_Available records_
- - -

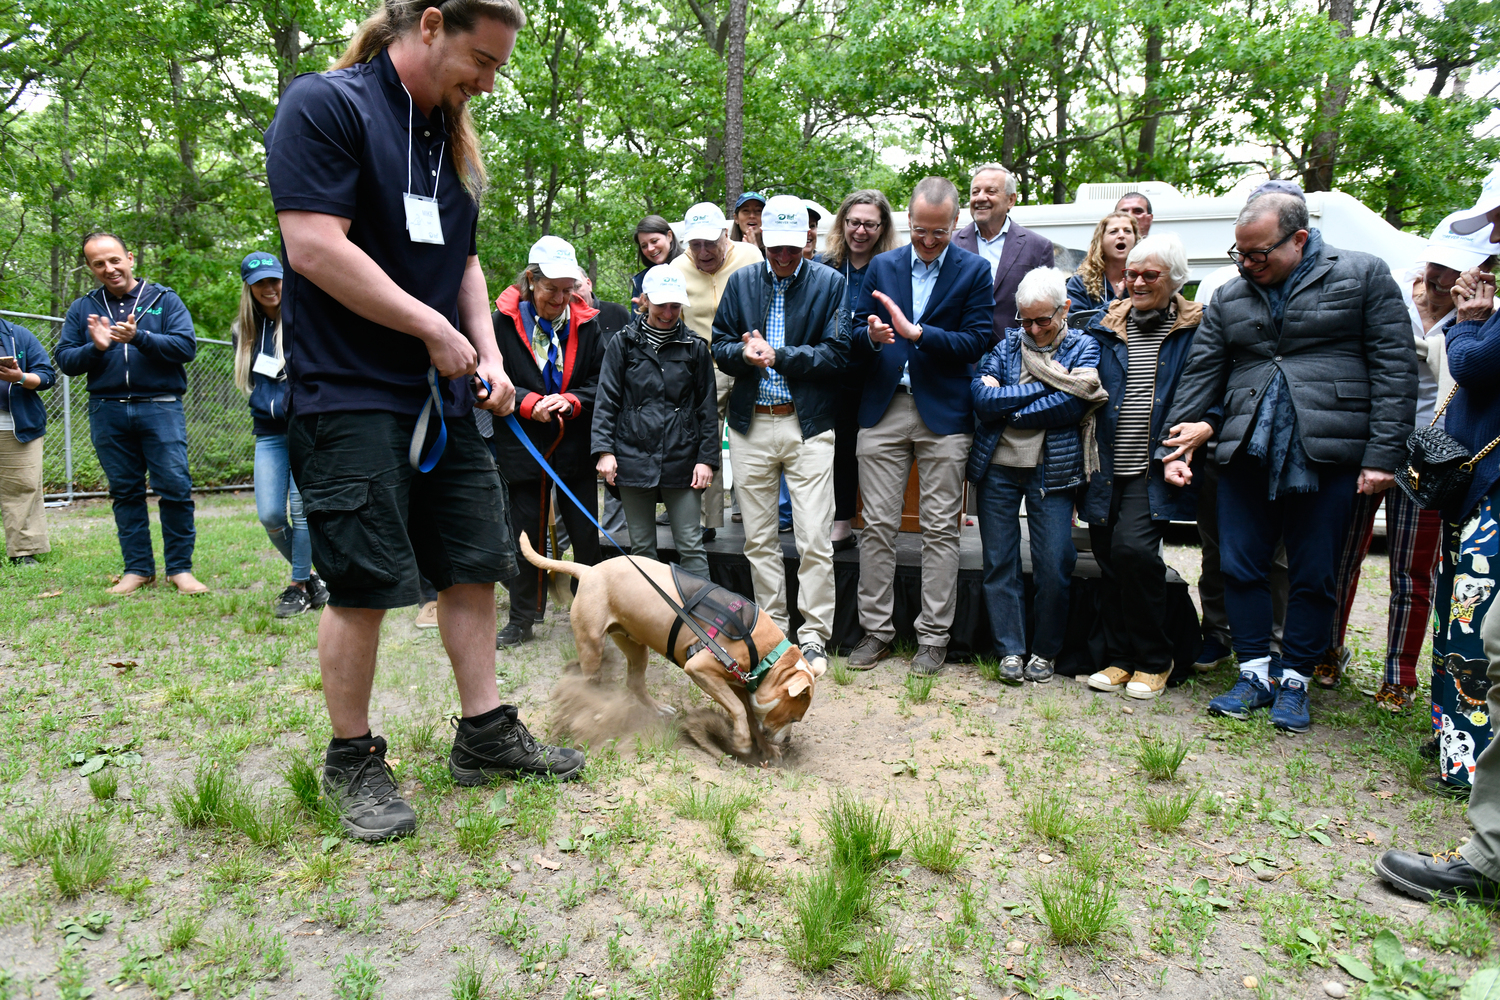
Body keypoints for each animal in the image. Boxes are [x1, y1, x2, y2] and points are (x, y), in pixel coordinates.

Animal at [513, 536, 822, 761]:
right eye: (794, 717)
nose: (788, 739)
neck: (768, 656)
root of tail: (588, 571)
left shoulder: (737, 684)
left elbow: (747, 714)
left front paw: (764, 749)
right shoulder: (701, 670)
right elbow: (737, 709)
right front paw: (744, 742)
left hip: (635, 646)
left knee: (634, 683)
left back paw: (657, 708)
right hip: (592, 645)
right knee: (589, 683)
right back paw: (594, 710)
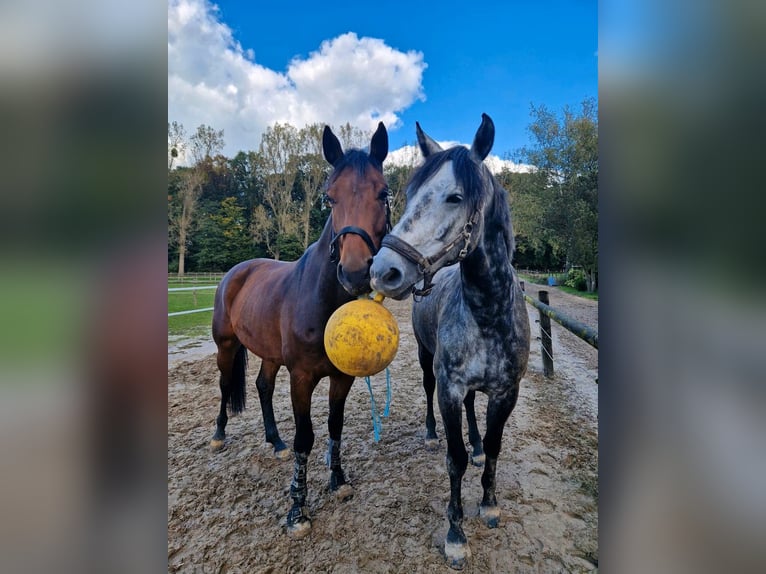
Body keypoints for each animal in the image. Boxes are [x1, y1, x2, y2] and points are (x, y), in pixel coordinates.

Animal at [211, 122, 390, 538]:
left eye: (384, 192)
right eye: (329, 197)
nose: (354, 272)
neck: (322, 300)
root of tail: (236, 272)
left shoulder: (342, 378)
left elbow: (335, 426)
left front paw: (338, 481)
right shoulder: (302, 378)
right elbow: (305, 438)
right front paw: (297, 510)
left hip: (270, 355)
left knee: (262, 386)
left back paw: (274, 440)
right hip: (226, 346)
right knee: (226, 385)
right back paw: (219, 435)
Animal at [369, 114, 530, 569]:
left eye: (455, 197)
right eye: (408, 196)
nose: (383, 271)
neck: (489, 313)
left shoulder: (506, 392)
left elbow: (493, 446)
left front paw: (489, 504)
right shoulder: (449, 389)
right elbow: (454, 460)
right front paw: (456, 535)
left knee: (477, 420)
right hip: (428, 363)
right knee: (427, 393)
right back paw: (429, 434)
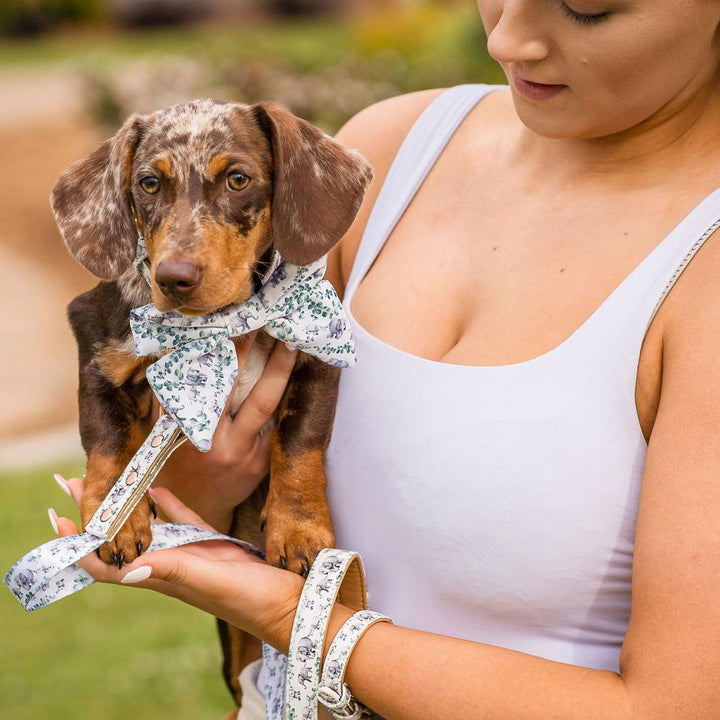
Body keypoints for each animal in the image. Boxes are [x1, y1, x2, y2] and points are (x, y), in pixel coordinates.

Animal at [50, 97, 374, 708]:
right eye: (149, 183)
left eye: (238, 179)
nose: (173, 278)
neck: (220, 323)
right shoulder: (98, 352)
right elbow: (107, 440)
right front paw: (115, 515)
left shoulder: (317, 355)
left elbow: (300, 443)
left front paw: (300, 528)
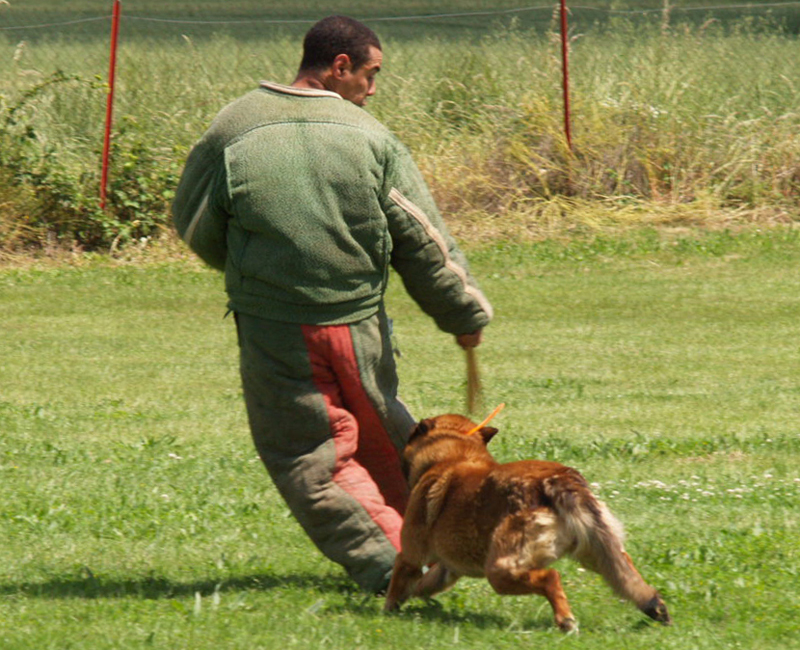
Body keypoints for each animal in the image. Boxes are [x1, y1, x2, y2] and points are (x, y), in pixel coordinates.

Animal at [384, 412, 672, 632]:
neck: (455, 455)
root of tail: (559, 478)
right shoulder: (447, 569)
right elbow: (423, 585)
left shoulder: (410, 556)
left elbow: (397, 582)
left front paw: (387, 612)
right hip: (597, 551)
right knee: (628, 573)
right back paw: (654, 606)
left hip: (499, 570)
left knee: (551, 577)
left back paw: (566, 621)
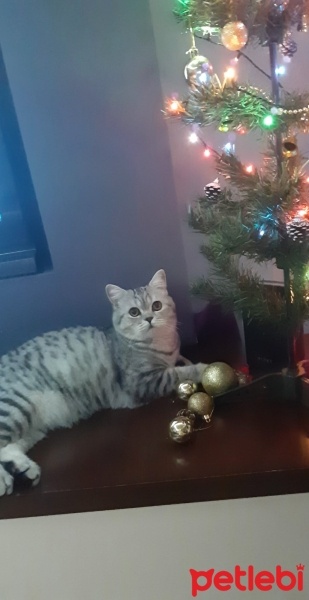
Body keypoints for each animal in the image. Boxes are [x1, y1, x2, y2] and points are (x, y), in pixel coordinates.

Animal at [0, 270, 207, 496]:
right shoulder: (143, 381)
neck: (162, 345)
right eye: (134, 312)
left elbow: (182, 362)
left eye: (157, 305)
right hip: (15, 405)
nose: (149, 318)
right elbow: (181, 373)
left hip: (31, 426)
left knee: (7, 447)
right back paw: (5, 480)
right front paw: (206, 368)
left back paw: (23, 471)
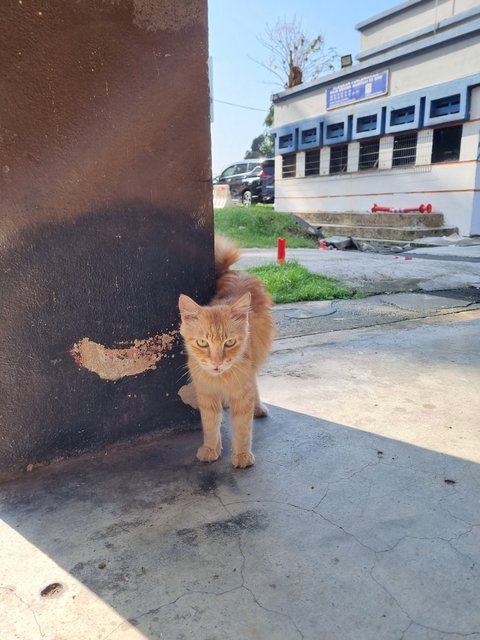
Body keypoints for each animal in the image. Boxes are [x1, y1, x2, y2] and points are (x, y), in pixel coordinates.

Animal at [178, 238, 274, 468]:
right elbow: (210, 426)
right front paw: (211, 449)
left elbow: (242, 428)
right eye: (202, 343)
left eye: (229, 342)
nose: (217, 363)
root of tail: (234, 271)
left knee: (255, 383)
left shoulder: (242, 393)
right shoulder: (206, 394)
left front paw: (241, 455)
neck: (221, 379)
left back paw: (258, 407)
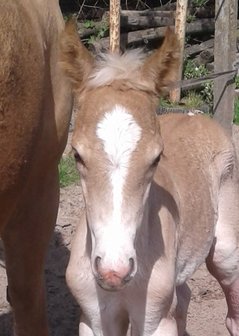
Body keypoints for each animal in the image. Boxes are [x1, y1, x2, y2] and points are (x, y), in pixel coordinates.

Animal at [60, 21, 239, 336]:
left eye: (156, 159)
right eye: (77, 155)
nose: (114, 270)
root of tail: (196, 115)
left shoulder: (155, 320)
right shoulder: (95, 319)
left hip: (225, 252)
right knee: (184, 296)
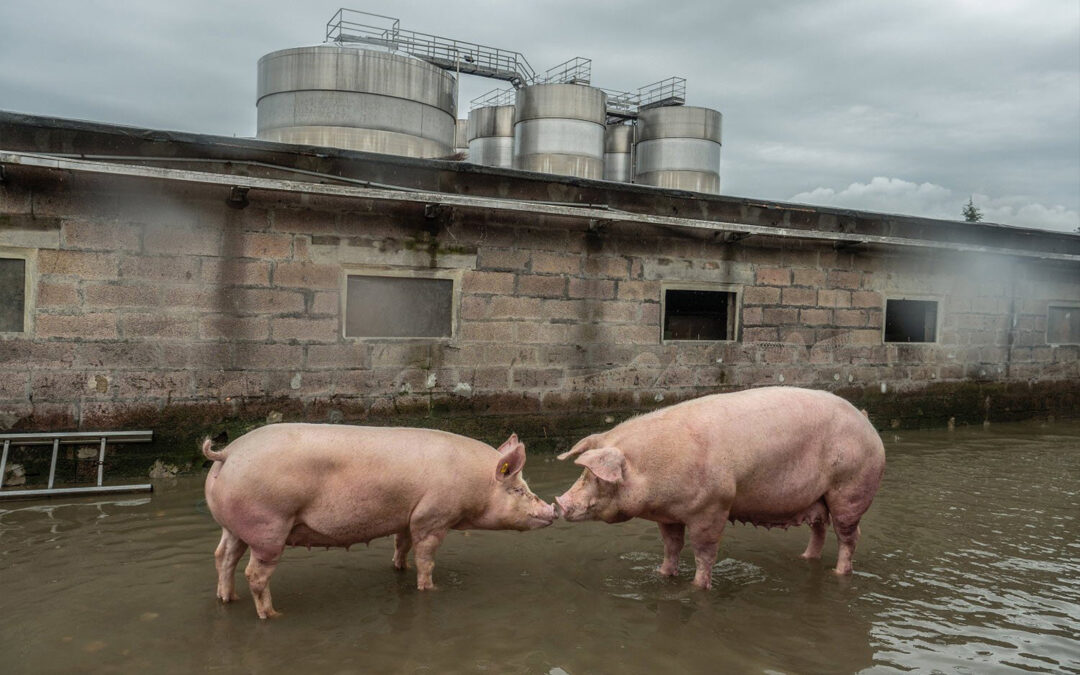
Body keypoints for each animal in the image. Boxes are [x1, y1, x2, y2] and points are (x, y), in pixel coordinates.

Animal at [202, 424, 556, 618]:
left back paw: (227, 598)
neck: (475, 484)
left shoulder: (408, 517)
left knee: (223, 557)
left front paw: (400, 568)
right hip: (268, 526)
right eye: (518, 489)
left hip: (233, 526)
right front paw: (430, 587)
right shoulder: (433, 517)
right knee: (254, 573)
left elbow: (402, 545)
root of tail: (227, 453)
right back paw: (272, 614)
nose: (553, 511)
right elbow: (426, 558)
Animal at [554, 387, 885, 588]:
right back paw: (806, 559)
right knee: (819, 528)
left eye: (596, 477)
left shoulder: (713, 507)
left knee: (849, 536)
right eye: (583, 473)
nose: (559, 502)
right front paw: (663, 574)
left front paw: (698, 586)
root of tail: (866, 421)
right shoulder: (669, 516)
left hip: (851, 489)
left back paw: (838, 572)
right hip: (819, 498)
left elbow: (704, 553)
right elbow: (672, 547)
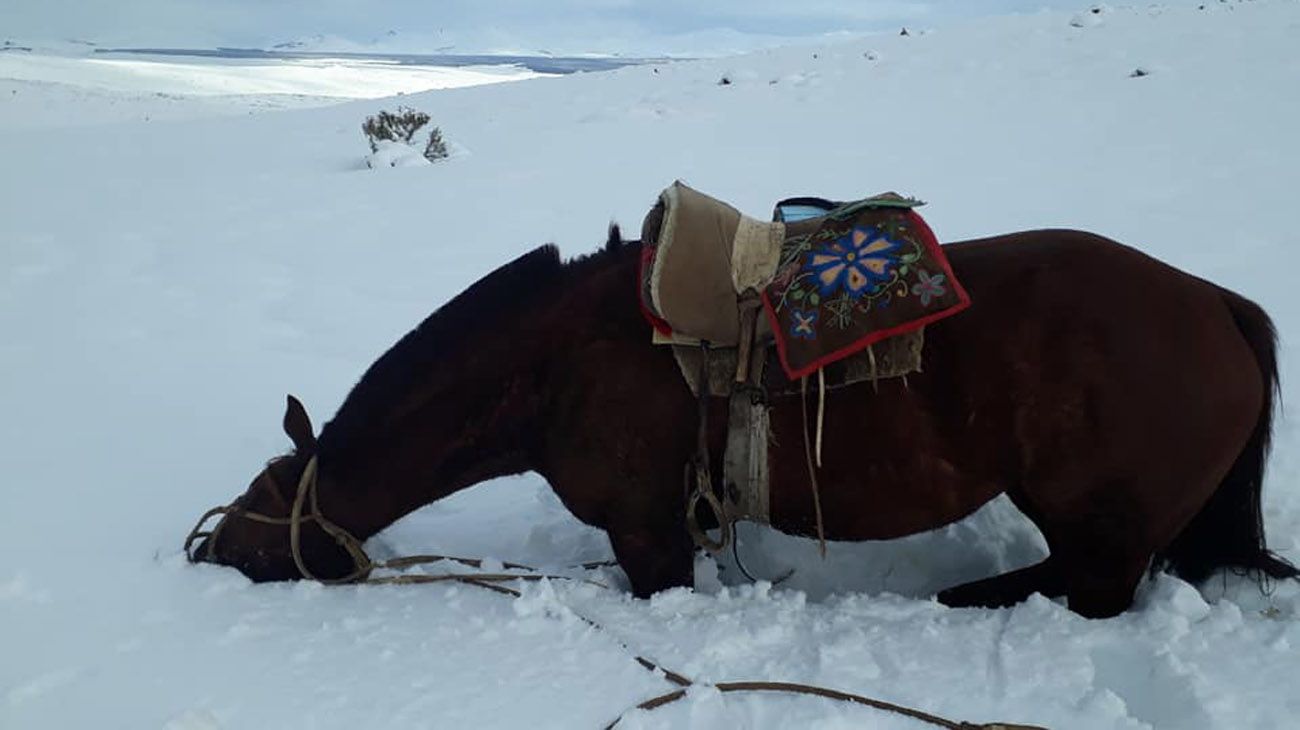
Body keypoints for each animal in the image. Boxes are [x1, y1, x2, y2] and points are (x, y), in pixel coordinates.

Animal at [192, 226, 1300, 613]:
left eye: (266, 494)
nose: (208, 550)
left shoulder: (646, 535)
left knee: (1090, 585)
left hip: (1100, 528)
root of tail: (1218, 306)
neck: (557, 367)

- - -

_Exercise instructions_
In the entries above, find the line that contains "right hip: (592, 645)", then repeat exactly every line from the first one through that line, with no pictures.

_Output_
Body keypoints for each animal in the image. Boxes are [x1, y1, x2, y2] and points are (x, y), in pixel coordinates.

Animal at [513, 536, 822, 761]:
right eye: (794, 717)
nose: (788, 739)
neck: (768, 656)
root of tail: (588, 571)
left shoulder: (737, 684)
left elbow: (747, 714)
left front paw: (764, 749)
right shoulder: (701, 670)
right elbow: (737, 709)
right front paw: (744, 742)
left hip: (635, 646)
left knee: (634, 683)
left back paw: (657, 708)
right hip: (592, 645)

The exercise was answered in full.